The definition of convergence means that no matter how small an ε > 0

we take all but finitely many terms in the sequence are ε close to a i.e. in

(a−ε, a+ε). In other words for each ε there will be a number N (depending

on ε) such that when n > N, |a−a_{n}| < ε i.e. from N onwards the terms of

the sequence are ε close to a. Of course as we take smaller and smaller εs

more and more of the sequence will lie outside (a − ε, a + ε) but no matter

how small an ε it will always be only a finite number.

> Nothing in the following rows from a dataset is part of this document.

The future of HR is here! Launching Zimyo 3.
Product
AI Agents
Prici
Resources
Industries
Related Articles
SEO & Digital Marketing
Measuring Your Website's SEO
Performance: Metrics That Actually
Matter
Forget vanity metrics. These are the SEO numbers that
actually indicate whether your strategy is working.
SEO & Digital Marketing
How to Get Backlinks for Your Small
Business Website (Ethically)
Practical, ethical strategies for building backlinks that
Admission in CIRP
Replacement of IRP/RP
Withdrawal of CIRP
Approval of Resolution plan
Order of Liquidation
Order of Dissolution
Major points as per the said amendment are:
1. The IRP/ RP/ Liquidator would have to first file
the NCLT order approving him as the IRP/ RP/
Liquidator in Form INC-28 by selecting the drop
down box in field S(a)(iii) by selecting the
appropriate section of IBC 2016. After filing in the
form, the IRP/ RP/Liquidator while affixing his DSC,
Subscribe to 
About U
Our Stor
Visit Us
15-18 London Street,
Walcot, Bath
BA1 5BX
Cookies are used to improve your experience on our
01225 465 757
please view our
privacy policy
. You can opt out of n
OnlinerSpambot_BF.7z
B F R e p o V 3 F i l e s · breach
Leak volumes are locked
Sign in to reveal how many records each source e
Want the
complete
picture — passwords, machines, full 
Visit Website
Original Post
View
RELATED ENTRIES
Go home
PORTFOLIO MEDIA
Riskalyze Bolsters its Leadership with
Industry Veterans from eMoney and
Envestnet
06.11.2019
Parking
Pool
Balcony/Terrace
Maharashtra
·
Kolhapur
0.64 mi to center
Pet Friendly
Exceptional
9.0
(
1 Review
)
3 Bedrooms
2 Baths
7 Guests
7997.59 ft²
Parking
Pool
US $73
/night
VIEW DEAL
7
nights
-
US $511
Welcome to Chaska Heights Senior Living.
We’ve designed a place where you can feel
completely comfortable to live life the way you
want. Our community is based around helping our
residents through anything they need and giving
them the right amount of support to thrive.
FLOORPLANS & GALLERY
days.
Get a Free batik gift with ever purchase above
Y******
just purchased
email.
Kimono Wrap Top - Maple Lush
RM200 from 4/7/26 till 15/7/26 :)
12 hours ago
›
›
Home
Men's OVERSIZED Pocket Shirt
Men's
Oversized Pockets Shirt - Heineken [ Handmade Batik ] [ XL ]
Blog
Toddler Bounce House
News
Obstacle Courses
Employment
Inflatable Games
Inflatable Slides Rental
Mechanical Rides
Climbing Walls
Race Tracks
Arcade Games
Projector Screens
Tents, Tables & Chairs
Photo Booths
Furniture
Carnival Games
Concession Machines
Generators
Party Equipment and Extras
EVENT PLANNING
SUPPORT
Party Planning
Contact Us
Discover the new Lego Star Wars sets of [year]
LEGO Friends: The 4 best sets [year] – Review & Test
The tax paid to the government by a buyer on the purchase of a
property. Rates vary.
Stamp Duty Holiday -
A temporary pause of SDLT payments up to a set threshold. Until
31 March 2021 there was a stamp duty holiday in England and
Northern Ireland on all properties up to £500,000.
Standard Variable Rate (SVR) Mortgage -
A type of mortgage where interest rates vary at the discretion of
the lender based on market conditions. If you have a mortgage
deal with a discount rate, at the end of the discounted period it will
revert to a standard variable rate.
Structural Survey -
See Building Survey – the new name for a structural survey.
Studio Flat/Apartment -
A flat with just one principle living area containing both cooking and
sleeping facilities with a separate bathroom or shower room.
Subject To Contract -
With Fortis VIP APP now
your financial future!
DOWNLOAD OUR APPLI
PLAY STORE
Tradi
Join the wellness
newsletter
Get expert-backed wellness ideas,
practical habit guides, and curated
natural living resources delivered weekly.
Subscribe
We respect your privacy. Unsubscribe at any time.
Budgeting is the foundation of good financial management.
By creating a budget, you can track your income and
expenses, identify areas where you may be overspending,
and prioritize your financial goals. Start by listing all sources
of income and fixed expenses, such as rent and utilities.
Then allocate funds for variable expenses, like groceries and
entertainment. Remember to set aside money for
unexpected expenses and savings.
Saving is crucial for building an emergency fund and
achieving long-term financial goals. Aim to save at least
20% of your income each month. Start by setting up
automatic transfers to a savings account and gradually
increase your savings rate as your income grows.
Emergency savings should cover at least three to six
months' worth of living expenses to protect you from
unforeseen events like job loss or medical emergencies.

**Example 1.3 **In our area example, consider ε =
0.0001 then we see that

from n = 19 onwards we have | π −a_{n}| < ε. Remark that this does not prove

that a_{n} → π. In order to do that we would have to show that for any ε

we can find N (depending on ε of course) such that from n = N onwards

| π − a_{n}| < ε. We have only proved it for a single ε

Let’s formally prove that
1/n → 0, n → ∞.

Consider any ε > 0 and consider
1/ε
(if ε is very small this number will

be very large). Choose a large natural number N such that N >
1/ε
. Then

for any n > N we have n >
1/ε
and hence1/n
< ε. This proves that from N

onwards |1/n
− 0| =
1/n
< ε , which is precisely what it means for
1/n → 0.

**Homework Problems (due Monday 10/6):**

1. Show that for any two real numbers a, b the following inequality holds :

|a + b| ≤ |a| + |b| (Hint: consider separately the four cases a > 0, b > 0; a <

0, b > 0; a < 0, b < 0; a > 0, b < 0)

2. Show that for any two real numbers a, b, ||a| − |b|| ≤ |a − b|

3. Show that for any real number a the sequence a +
1/n → a

4. Show that if {a_{n}} and {b_{n}} are sequences such that a_{n} → a and

b_{n} → b then the sequence {a_{n} + b_{n}} converges to a + b, and the sequence

{a_{n}b_{n}} converges to ab